Réécris le passage du texte sur le barrage en remblais qui commence à "Il faut maintenant" et se termine à "Adrien Napoly, INDESIGN)", en remplaçant "digue" par "levée".

_Texte à lire_:
##############################

Technique du barrage en remblais

       

  

Photographie du barrage de Serre Ponçon

(Source : Trail de Rousset)

 

     Le barrage en remblais est donc un barrage dont la masse suffit à contenir la contrainte exercée par la pression de l'eau.

     Il faut maintenant s'assurer qu'il n'y aura pas de rupture de pente des deux côtés de la digue constituée de craie. Pour cela on procède à un calcul de stabilité de pente, en considérant uniquement les ruptures planes, ce qui est un cas simplifié mais permettant une bonne approximation de la pente stable à adopter.

     Le schéma en coupe transverse de la digue est le suivant :

Schéma transverse de la digue

(Source: Maxime Daniel et Adrien Napoly, INDESIGN)

 

avec:

  • P le poids du volume potentiellement glissant
  • L la longueur entre la crête et l'extrémité basse de la digue
  • $\alpha$ l'angle de stabilité  
  • $\gamma'$ le poids volumique = 2400 kg.m-3

Le cisaillement maximal admissible est : $\tau_{max}=\frac{P.\cos(\alpha)}{L}.\tan(\phi)+C$

La contrainte réelle vaut : $\tau=\frac{P.\sin(\alpha)}{L}$

On définit alors un coefficient de sécurité qui doit être supérieur à 1 :

$F=\frac{\tau_{max}}{\tau}=\frac{P.\cos(\alpha).\tan(\phi)+C*L}{P.\sin(\alpha)}$

F est légèrement supérieur à 1 (1.3) pour une pente de 45°, il faut donc avoir de chaque côté du barrage une pente inférieure ou égale à 45°.

Pour la partie intérieure du barrage la pente à 45° est donc adoptée. De plus, avec les dimensions du schéma présenté préalablement nous obtenons donc F = 4.3 sur la partie extérieure du barrage.

Remarque: On pourrait réduire la largeur des digues, cependant, pour une meilleure acceptabilité sociale, nous préférons le choix d'une pente douce du côté extérieur. Cela permet également le stockage d'une plus grande quantité de craie.

##############################

_Données brutes_:
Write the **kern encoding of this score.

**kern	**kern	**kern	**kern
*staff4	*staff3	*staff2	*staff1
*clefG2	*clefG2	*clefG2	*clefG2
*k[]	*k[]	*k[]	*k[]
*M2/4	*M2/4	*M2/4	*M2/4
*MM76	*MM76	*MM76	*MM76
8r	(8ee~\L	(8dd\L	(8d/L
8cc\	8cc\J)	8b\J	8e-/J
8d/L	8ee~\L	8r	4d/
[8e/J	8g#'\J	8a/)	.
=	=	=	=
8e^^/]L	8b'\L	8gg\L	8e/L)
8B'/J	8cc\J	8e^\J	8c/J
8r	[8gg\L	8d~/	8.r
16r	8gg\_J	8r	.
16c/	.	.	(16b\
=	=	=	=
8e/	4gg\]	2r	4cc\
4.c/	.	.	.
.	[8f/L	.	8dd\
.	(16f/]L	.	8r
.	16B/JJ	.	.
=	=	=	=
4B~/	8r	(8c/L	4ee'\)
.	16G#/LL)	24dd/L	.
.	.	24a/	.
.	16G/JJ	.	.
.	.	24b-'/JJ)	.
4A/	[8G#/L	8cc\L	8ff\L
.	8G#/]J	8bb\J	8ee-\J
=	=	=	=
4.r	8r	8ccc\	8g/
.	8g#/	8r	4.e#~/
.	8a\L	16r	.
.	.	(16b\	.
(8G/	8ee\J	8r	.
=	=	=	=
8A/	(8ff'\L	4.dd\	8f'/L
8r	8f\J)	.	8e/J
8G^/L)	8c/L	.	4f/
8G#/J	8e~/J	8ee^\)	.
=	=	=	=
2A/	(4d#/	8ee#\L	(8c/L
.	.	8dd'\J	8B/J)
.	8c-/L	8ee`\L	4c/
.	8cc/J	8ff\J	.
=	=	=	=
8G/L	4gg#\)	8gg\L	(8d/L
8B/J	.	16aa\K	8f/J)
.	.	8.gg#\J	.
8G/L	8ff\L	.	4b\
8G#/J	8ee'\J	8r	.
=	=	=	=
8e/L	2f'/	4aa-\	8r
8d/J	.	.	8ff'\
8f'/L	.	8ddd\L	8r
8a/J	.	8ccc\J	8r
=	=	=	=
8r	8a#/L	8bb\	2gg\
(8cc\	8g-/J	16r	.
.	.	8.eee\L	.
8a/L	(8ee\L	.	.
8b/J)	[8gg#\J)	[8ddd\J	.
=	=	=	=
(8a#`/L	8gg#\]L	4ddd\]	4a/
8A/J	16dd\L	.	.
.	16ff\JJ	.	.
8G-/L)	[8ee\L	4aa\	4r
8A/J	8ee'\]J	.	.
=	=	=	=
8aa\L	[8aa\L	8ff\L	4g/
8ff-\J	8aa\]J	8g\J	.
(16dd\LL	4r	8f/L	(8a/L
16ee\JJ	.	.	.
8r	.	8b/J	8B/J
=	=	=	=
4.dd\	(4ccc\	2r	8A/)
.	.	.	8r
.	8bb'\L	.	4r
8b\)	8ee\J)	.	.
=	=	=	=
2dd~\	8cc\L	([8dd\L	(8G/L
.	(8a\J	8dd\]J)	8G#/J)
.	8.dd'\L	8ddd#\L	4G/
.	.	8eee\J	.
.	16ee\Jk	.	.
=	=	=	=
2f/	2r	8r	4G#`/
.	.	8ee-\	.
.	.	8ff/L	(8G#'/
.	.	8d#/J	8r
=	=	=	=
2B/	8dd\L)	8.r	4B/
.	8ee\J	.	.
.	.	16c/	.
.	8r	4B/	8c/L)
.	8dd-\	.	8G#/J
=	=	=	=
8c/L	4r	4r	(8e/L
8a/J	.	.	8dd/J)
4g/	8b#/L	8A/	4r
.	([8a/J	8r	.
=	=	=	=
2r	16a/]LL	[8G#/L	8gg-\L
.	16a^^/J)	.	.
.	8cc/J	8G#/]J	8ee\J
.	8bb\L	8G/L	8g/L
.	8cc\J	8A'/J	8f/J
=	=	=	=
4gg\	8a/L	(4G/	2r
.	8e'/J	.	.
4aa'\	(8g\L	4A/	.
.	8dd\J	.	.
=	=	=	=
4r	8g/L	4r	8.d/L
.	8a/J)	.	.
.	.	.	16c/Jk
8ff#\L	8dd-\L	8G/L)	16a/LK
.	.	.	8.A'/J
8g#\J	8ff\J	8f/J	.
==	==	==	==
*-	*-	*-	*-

##############################

_Corrigé_:
Il faut maintenant s'assurer qu'il n'y aura pas de rupture de pente des deux côtés de la levée constituée de craie. Pour cela on procède à un calcul de stabilité de pente, en considérant uniquement les ruptures planes, ce qui est un cas simplifié mais permettant une bonne approximation de la pente stable à adopter.

     Le schéma en coupe transverse de la levée est le suivant :

Schéma transverse de la levée

(Source: Maxime Daniel et Adrien Napoly, INDESIGN)